После всего, что мне приходилось видеть в жизни, этот прямой и какой-то полудомашний тон общения не удивил меня. Но мне показалась знакомой чем-то манера произношения слов. И что-то было в интонации не просто доверительное, но тоже знакомое.
Я подошёл к памятнику, человек в золотых очках поставил меня лицом к стене, как это делают все убийцы, перед тем как прикончить человека, и вскарабкался мне на плечо. Вскарабкался он довольно ловко. Поставил отливку на верхнее ребро памятника и спрыгнул весьма пружинисто.
— Два года назад я сюда поставил просто крест. Даже не православный, а латинский, — сказал он, застёгивая пиджак, — православный крест просто взять было негде. Так они меня потом по судам затаскали.
— За что?
— За осквернение памятного да ещё монументального сооружения, — пояснил человек в очках.
— А как они вас поймали?
— Меня не надо было ловить, я сделал эго среди бела дня. А тут всё время бродят разные типы, приглядывающие за благополучием.
— В чём вас обвинили?
— Ха-ха! — ответил человек в очках. — Надругательство. Я нечаянно наступил на засохший георгин, который валялся в стороне. Они предъявили этот георгин как вещественное доказательство.
— И что вам пришили?
— Ничего, — ответил человек в очках равнодушно, — они пришивать ничего и не собирались, им просто нужно, чтобы все были припугнуты. Вообще-то они меня обвинили ещё в использовании культового знака для антинародной агитации.
— Ну теперь вам ничего уже не пришьёшь, — успокоил я человека в золотых очках, — теперь простой советский сувенир вы оставляете здесь.
— Как вы знаете, у нас любому человеку пришить можно что угодно. Один священник построил новый храм, а храмы строить негласно запрещено. Так ему дали срок за то, что нашли у него томик Бунина. Но дело не в этом. Теперь я прихожу сюда заранее. Они ещё не протрезвели со вчерашней пьянки, а собор с крестом уже стоит...
— Только бы ребятишки не стащили, — предупредил я.
— Ребятишки ничего здесь не трогают, — возразил человек в очках. — Ребятишки здесь порядочные.
— Непорядочные сюда просто не ходят? — предположил я.
— Да.
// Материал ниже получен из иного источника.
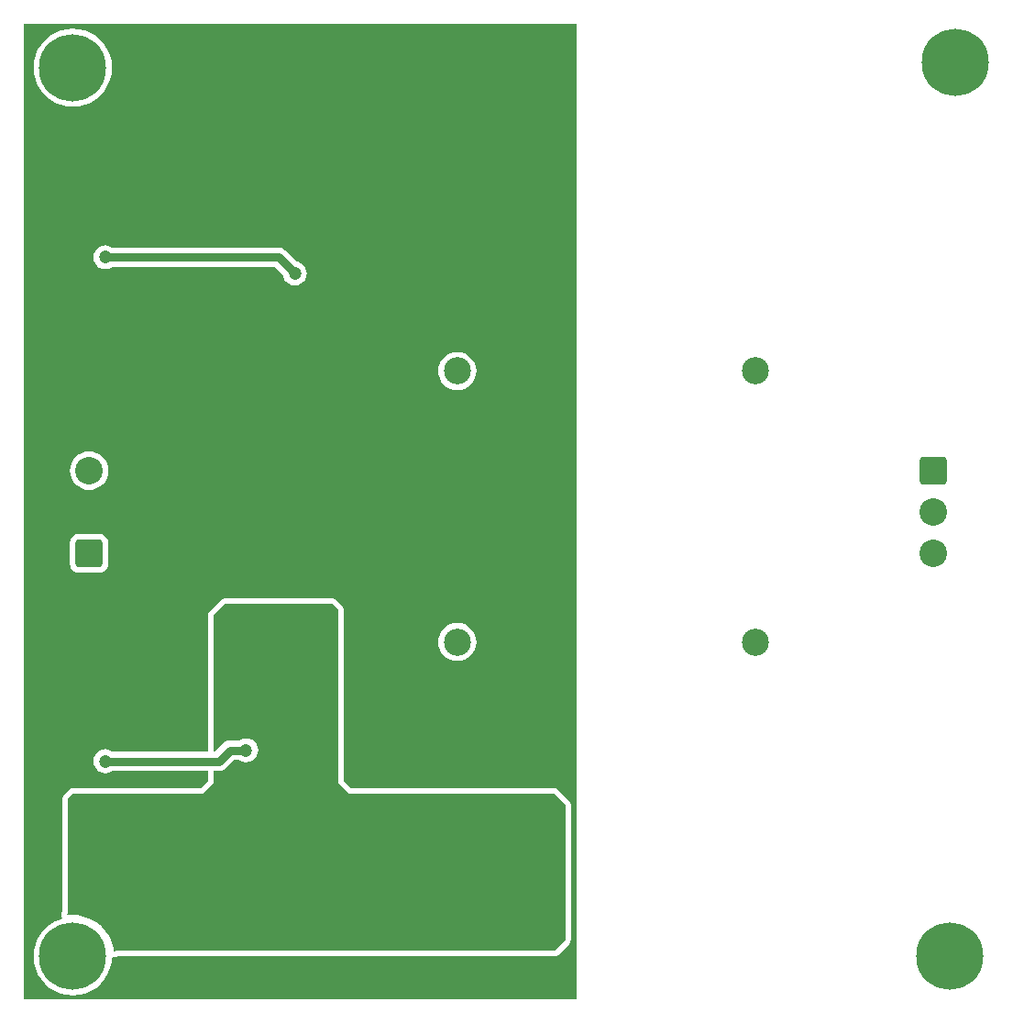
<source format=gbl>
%FSLAX23Y23*%
%MOMM*%
%SFA1B1*%

%IPPOS*%
%AMD24*
4,1,8,-0.952500,-1.270000,0.952500,-1.270000,1.270000,-0.952500,1.270000,0.952500,0.952500,1.270000,-0.952500,1.270000,-1.270000,0.952500,-1.270000,-0.952500,-0.952500,-1.270000,0.0*
1,1,0.636000,-0.952500,-0.952500*
1,1,0.636000,0.952500,-0.952500*
1,1,0.636000,0.952500,0.952500*
1,1,0.636000,-0.952500,0.952500*
%
%ADD20C,0.799998*%
%ADD22C,6.199988*%
%ADD23C,2.499995*%
G04~CAMADD=24~8~0.0~0.0~1000.0~1000.0~125.2~0.0~15~0.0~0.0~0.0~0.0~0~0.0~0.0~0.0~0.0~0~0.0~0.0~0.0~180.0~1000.0~1000.0*
%ADD24D24*%
%ADD25C,2.539995*%
%ADD26C,0.799998*%
%ADD27C,1.199998*%
%ADD28C,0.150000*%
%LNanalogpsu-1*%
%LPD*%
G36*
X53499Y2499D02*
X2499D01*
Y92499*
X53499*
Y2499*
G37*
%LNanalogpsu-2*%
%LPC*%
G36*
X9452Y45466D02*
X7547D01*
X7333Y45438*
X7134Y45356*
X6963Y45225*
X6832Y45054*
X6750Y44855*
X6722Y44642*
Y42736*
X6750Y42523*
X6832Y42324*
X6963Y42153*
X7134Y42022*
X7333Y41940*
X7547Y41912*
X9452*
X9665Y41940*
X9864Y42022*
X10035Y42153*
X10166Y42324*
X10248Y42523*
X10276Y42736*
Y44642*
X10248Y44855*
X10166Y45054*
X10035Y45225*
X9864Y45356*
X9665Y45438*
X9452Y45466*
G37*
G36*
X42499Y37257D02*
X42156Y37224D01*
X41826Y37124*
X41522Y36961*
X41256Y36742*
X41037Y36476*
X40874Y36172*
X40774Y35842*
X40741Y35499*
X40774Y35156*
X40874Y34826*
X41037Y34522*
X41256Y34256*
X41522Y34037*
X41826Y33874*
X42156Y33774*
X42499Y33741*
X42842Y33774*
X43172Y33874*
X43476Y34037*
X43742Y34256*
X43961Y34522*
X44124Y34826*
X44224Y35156*
X44257Y35499*
X44224Y35842*
X44124Y36172*
X43961Y36476*
X43742Y36742*
X43476Y36961*
X43172Y37124*
X42842Y37224*
X42499Y37257*
G37*
G36*
X30999Y39509D02*
X20999D01*
X20836Y39476*
X20804Y39470*
X20639Y39359*
X19639Y38359*
X19528Y38194*
X19489Y37999*
Y25407*
X10623*
X10554Y25460*
X10286Y25571*
X9999Y25608*
X9712Y25571*
X9444Y25460*
X9214Y25284*
X9038Y25054*
X8927Y24786*
X8890Y24499*
X8927Y24212*
X9038Y23944*
X9214Y23714*
X9444Y23538*
X9712Y23427*
X9999Y23390*
X10286Y23427*
X10554Y23538*
X10623Y23591*
X19489*
Y22710*
X18788Y22009*
X6999*
X6804Y21970*
X6639Y21859*
X6139Y21359*
X6138*
X6082Y21275*
X6028Y21194*
Y21193*
X6008Y21096*
X5989Y20999*
Y20998*
X6004Y10645*
X5973Y10598*
X5928Y10374*
X5973Y10150*
X6036Y10055*
X6000Y9961*
X5883Y9933*
X5360Y9717*
X4876Y9420*
X4446Y9052*
X4078Y8622*
X3781Y8138*
X3565Y7615*
X3432Y7064*
X3388Y6499*
X3432Y5934*
X3565Y5383*
X3781Y4860*
X4078Y4376*
X4446Y3946*
X4876Y3578*
X5360Y3281*
X5883Y3065*
X6434Y2932*
X6999Y2888*
X7564Y2932*
X8115Y3065*
X8638Y3281*
X9122Y3578*
X9552Y3946*
X9920Y4376*
X10217Y4860*
X10433Y5383*
X10566Y5934*
X10600Y6375*
X10680Y6436*
X10874Y6397*
X11098Y6442*
X11146Y6474*
X30999Y6489*
X51499*
X51694Y6528*
X51859Y6639*
X52859Y7639*
X52970Y7804*
X53009Y7999*
Y14999*
Y20499*
X52970Y20694*
X52859Y20859*
X52359Y21359*
X51859Y21859*
X51694Y21970*
X51499Y22009*
X32710*
X32009Y22710*
Y30499*
Y38499*
X31976Y38662*
X31970Y38694*
X31859Y38859*
X31359Y39359*
X31194Y39470*
X30999Y39509*
G37*
G36*
X9999Y72108D02*
X9712Y72071D01*
X9444Y71960*
X9214Y71784*
X9038Y71554*
X8927Y71286*
X8890Y70999*
X8927Y70712*
X9038Y70444*
X9214Y70214*
X9444Y70038*
X9712Y69927*
X9999Y69890*
X10286Y69927*
X10554Y70038*
X10623Y70091*
X25623*
X26416Y69298*
X26427Y69212*
X26538Y68944*
X26714Y68714*
X26944Y68538*
X27212Y68427*
X27499Y68390*
X27786Y68427*
X28054Y68538*
X28284Y68714*
X28460Y68944*
X28571Y69212*
X28608Y69499*
X28571Y69786*
X28460Y70054*
X28284Y70284*
X28054Y70460*
X27786Y70571*
X27700Y70582*
X26641Y71641*
X26453Y71785*
X26234Y71876*
X25999Y71907*
X10623*
X10554Y71960*
X10286Y72071*
X9999Y72108*
G37*
G36*
X6999Y92110D02*
X6434Y92066D01*
X5883Y91933*
X5360Y91717*
X4876Y91420*
X4446Y91052*
X4078Y90622*
X3781Y90138*
X3565Y89615*
X3432Y89064*
X3388Y88499*
X3432Y87934*
X3565Y87383*
X3781Y86860*
X4078Y86376*
X4446Y85946*
X4876Y85578*
X5360Y85281*
X5883Y85065*
X6434Y84932*
X6999Y84888*
X7564Y84932*
X8115Y85065*
X8638Y85281*
X9122Y85578*
X9552Y85946*
X9920Y86376*
X10217Y86860*
X10433Y87383*
X10566Y87934*
X10610Y88499*
X10566Y89064*
X10433Y89615*
X10217Y90138*
X9920Y90622*
X9552Y91052*
X9122Y91420*
X8638Y91717*
X8115Y91933*
X7564Y92066*
X6999Y92110*
G37*
G36*
X8499Y53088D02*
X8152Y53053D01*
X7818Y52952*
X7511Y52788*
X7241Y52567*
X7020Y52297*
X6856Y51990*
X6755Y51656*
X6720Y51309*
X6755Y50962*
X6856Y50628*
X7020Y50321*
X7241Y50051*
X7511Y49830*
X7818Y49666*
X8152Y49565*
X8499Y49530*
X8846Y49565*
X9180Y49666*
X9487Y49830*
X9757Y50051*
X9978Y50321*
X10142Y50628*
X10243Y50962*
X10278Y51309*
X10243Y51656*
X10142Y51990*
X9978Y52297*
X9757Y52567*
X9487Y52788*
X9180Y52952*
X8846Y53053*
X8499Y53088*
G37*
G36*
X42499Y62257D02*
X42156Y62224D01*
X41826Y62124*
X41522Y61961*
X41256Y61742*
X41037Y61476*
X40874Y61172*
X40774Y60842*
X40741Y60499*
X40774Y60156*
X40874Y59826*
X41037Y59522*
X41256Y59256*
X41522Y59037*
X41826Y58874*
X42156Y58774*
X42499Y58741*
X42842Y58774*
X43172Y58874*
X43476Y59037*
X43742Y59256*
X43961Y59522*
X44124Y59826*
X44224Y60156*
X44257Y60499*
X44224Y60842*
X44124Y61172*
X43961Y61476*
X43742Y61742*
X43476Y61961*
X43172Y62124*
X42842Y62224*
X42499Y62257*
G37*
%LNanalogpsu-3*%
%LPD*%
G36*
X31499Y38499D02*
Y30499D01*
Y22499*
X32499Y21499*
X51499*
X51999Y20999*
X52499Y20499*
Y14999*
Y7999*
X51499Y6999*
X30999*
X10874Y6983*
X10399Y8474*
X9049Y9874*
X7736Y10311*
X6515Y10374*
X6499Y20999*
X6999Y21499*
X18999*
X19999Y22499*
Y23591*
X20499*
X20734Y23622*
X20862Y23675*
X20953Y23713*
X21141Y23857*
X21875Y24591*
X22375*
X22444Y24538*
X22712Y24427*
X22999Y24390*
X23286Y24427*
X23554Y24538*
X23784Y24714*
X23960Y24944*
X24071Y25212*
X24108Y25499*
X24071Y25786*
X23960Y26054*
X23784Y26284*
X23554Y26460*
X23286Y26571*
X22999Y26608*
X22712Y26571*
X22444Y26460*
X22375Y26407*
X21499*
X21264Y26376*
X21045Y26285*
X20857Y26141*
X20123Y25407*
X19999*
Y37999*
X20999Y38999*
X30999*
X31499Y38499*
G37*
G54D20*
X9999Y70999D02*
X25999D01*
X27499Y69499*
X9999Y24499D02*
X20499D01*
X21499Y25499*
X22999*
G54D22*
X6999Y88499D03*
Y6499D03*
X87999D03*
X88499Y88999D03*
G54D23*
X42499Y40499D03*
Y55499D03*
Y60499D03*
X69999D03*
X42499Y35499D03*
X69999D03*
G54D24*
X86499Y51309D03*
X8499Y43689D03*
G54D25*
X86499Y47499D03*
Y43689D03*
X8499Y47499D03*
Y51309D03*
G54D26*
X21499Y14499D03*
X22499D03*
X24499D03*
X23499D03*
X26499D03*
X25499D03*
X28499D03*
X27499D03*
X22499Y12999D03*
X24499D03*
X23499D03*
X26499D03*
X25499D03*
X28499D03*
X27499D03*
X26499Y11499D03*
X25499D03*
X27499D03*
X28499D03*
X21499D03*
Y12999D03*
X22499Y11499D03*
X23499D03*
X24499D03*
G54D27*
X9999Y70999D03*
X27499Y69499D03*
X9999Y24499D03*
X22999Y25499D03*
G54D28*
X10874Y6983D02*
D01*
X10831Y7253*
X10769Y7518*
X10689Y7779*
X10591Y8033*
X10475Y8280*
X10343Y8518*
X10194Y8746*
X10029Y8963*
X9850Y9169*
X9657Y9361*
X9451Y9539*
X9233Y9703*
X9004Y9851*
X8765Y9983*
X8518Y10097*
X8263Y10194*
X8002Y10274*
X7737Y10334*
X7467Y10376*
X7196Y10400*
X6923Y10404*
X6651Y10389*
X6515Y10374*
M02*
</source>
Непорядочные дети да и взрослые непорядочные сюда не пойдут. Непорядочные взрослые лучше напьются дома под высокие тосты да лозунги. А сюда пришлют наёмных соглядатаев.
— Блюстителей порядка, — уточнил я.
— Блюстителей беспорядка, — уточнил человек в золотых очках, — беспорядка многовекового происхождения.
— Начавшегося ещё до революции, — подтвердил я.
— Не начавшегося, — грустно вздохнул мой собеседник, заминая в пальцах догоревшую свечу, — беспорядка, зародившегося ещё задолго до всякой Бородинской битвы. 1917 год только узаконил этот беспорядок и напрочь смел те остатки порядка, что прозябали ещё при троне, до падения Зимнего, который на самом-то деле никто никогда не штурмовал. После революции этот беспорядок только узаконили, причём с помощью лиц того же старого порядка, случайно уцелевших. Ну ладно, — повернулся ко мне лицом этот утренний мой собеседник. — Не в том дело. Сегодня действительно знаменательный день: ведь мы давно не виделись.